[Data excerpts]
— START —
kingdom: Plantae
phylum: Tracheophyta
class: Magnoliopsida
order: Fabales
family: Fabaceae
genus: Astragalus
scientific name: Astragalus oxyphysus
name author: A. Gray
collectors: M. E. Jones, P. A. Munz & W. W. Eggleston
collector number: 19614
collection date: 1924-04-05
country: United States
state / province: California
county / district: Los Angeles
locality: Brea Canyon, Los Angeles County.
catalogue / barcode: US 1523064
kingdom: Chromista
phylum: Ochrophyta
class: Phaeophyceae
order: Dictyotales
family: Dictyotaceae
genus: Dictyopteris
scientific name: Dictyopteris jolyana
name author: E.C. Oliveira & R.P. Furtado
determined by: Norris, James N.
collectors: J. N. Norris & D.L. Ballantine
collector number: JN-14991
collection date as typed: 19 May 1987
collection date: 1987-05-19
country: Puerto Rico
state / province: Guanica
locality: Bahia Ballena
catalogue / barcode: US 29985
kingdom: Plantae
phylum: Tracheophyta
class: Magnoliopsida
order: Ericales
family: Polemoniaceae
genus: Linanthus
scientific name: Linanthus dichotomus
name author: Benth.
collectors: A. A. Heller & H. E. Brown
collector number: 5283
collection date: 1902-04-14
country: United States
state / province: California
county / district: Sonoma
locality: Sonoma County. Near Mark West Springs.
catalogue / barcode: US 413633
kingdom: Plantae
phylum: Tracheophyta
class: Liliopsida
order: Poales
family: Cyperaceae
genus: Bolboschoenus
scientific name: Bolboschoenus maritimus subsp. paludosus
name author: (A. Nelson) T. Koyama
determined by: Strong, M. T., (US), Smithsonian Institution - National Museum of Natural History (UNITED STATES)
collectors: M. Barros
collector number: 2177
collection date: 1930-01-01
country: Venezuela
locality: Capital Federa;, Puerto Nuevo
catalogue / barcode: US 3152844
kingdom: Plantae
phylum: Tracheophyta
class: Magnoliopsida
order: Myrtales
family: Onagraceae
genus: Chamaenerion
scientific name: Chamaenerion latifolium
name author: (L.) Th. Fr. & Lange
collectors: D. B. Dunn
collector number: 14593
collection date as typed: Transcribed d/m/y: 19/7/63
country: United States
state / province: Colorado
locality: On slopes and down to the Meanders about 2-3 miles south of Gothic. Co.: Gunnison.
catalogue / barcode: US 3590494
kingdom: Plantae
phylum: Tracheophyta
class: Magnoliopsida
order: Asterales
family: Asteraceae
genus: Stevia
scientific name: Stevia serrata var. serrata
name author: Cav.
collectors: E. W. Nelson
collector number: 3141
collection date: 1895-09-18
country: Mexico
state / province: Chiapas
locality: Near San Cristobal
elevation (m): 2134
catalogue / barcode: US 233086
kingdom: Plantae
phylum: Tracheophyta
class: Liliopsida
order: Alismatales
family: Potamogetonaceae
— END —
Count the lines in the entries above that contain the string "author". Reply with the number alone.

6